* **PASSAGE PROVIDED**
------------------------------------------------------------

For newly named Academic Success Coach and Tutor Coordinator Cassandra Zeiner, tutoring means more than merely helping students pass a class– it is all about making students feel welcomed, united and confident.

With a passion for literature and writing, Zeiner got her undergraduate degree from WSU in creative writing and her master’s in literature. The idea of coaching has always been fascinating to her, so she decided that being an academic coach fit her perfectly.
“It’s kind of poetic, I suppose,” Zeiner said. “My father was an educator, and there was something really powerful about the fact that students thought of him as not just an instructor or teacher, but as someone who could guide their path, so that was already inside of me.”

Another significant factor in Zeiner’s drive is her love for Butler. Here, she got her associate’s degree and met Mark Jarvis, somebody she says has been a guiding light throughout her career and sparked her love for literature.

When a new person takes charge and has a vision, changes are often implemented. A major change with the tutoring lab has been the fusion of traditional students and athletes. In the past, athletics had separate tutors in the gym, but Zeiner wishes to blur that line and have all students on the same page.

Between both the El Dorado and Andover campuses, Zeiner has 23 tutors, eight of them being faculty members, that help make this all run smoothly. Zeiner hopes that having instructors available for students as tutors will allow for relationships to be formed and for students to excel.

Sophomore Ashley Masters, who was strictly a student-athletic tutor last year, notices some issues that could arise with the change, but generally supports it, hoping it brings a “cohesive dynamic rather than a divisive one.”

“The expectations are going to be an obstacle for the athletes,” Masters said. “They already have a lot on their plate and are going to be held to the same standard as traditional students.”

Zeiner is hopeful that this change will further eliminate the stigma with tutoring, a big goal for her in her opening year at Butler. She believes that students often make presumptions about their own skills and calls that out as being a “fixed mindset and simply untrue.”

“We’ve all got our own path,” Zeiner said. “If one can put themselves in a situation where they have the right tutor at the right time, they can be good at anything.”

------------------------------------------------------------

* **STORED DATA**
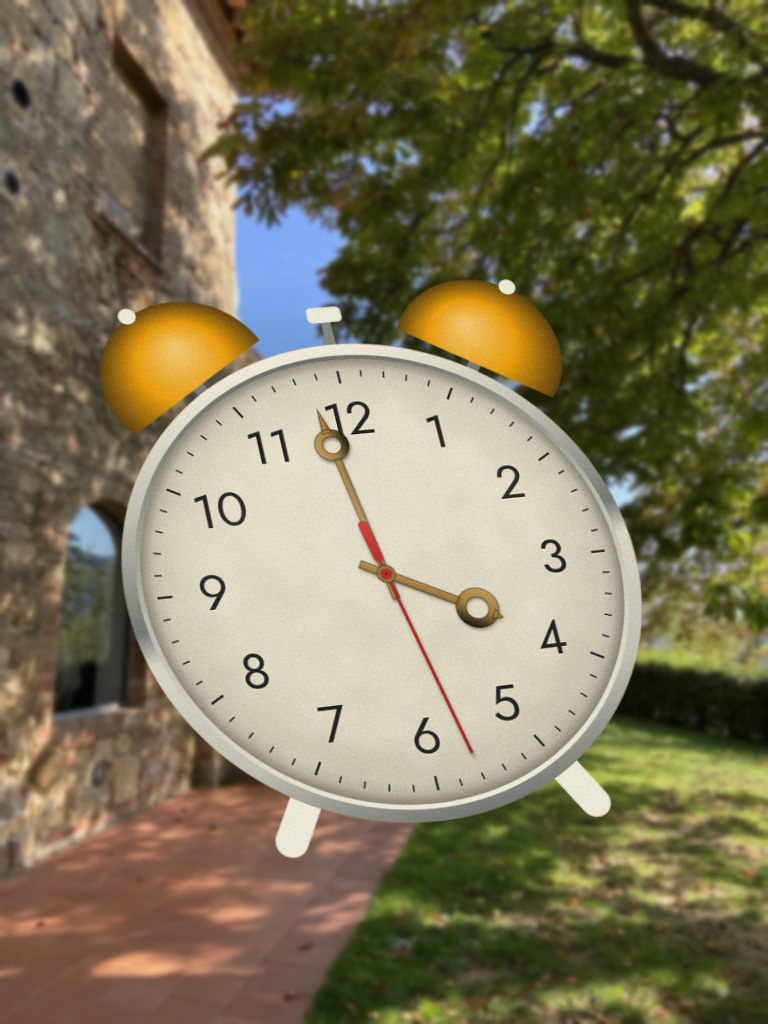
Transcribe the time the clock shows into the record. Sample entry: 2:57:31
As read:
3:58:28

------------------------------------------------------------

* **GIVEN PROBLEM 1**
Answer from the tutoring article:
(a) Where did Zeiner earn her associate's degree?
(b) How many tutors does Zeiner have between the El Dorado and Andover campuses?
(c) What did Zeiner's father do for a living?
* **GIVEN PROBLEM 2**
Write out the stretch of the tutoring article from "When a new person" through "students to excel.", word for word.
The listing is not needed for any of this.

* **TASK SOLUTION 1**
(a) Butler
(b) 23, eight of whom are faculty members
(c) He was an educator.

* **TASK SOLUTION 2**
When a new person takes charge and has a vision, changes are often implemented. A major change with the tutoring lab has been the fusion of traditional students and athletes. In the past, athletics had separate tutors in the gym, but Zeiner wishes to blur that line and have all students on the same page.

Between both the El Dorado and Andover campuses, Zeiner has 23 tutors, eight of them being faculty members, that help make this all run smoothly. Zeiner hopes that having instructors available for students as tutors will allow for relationships to be formed and for students to excel.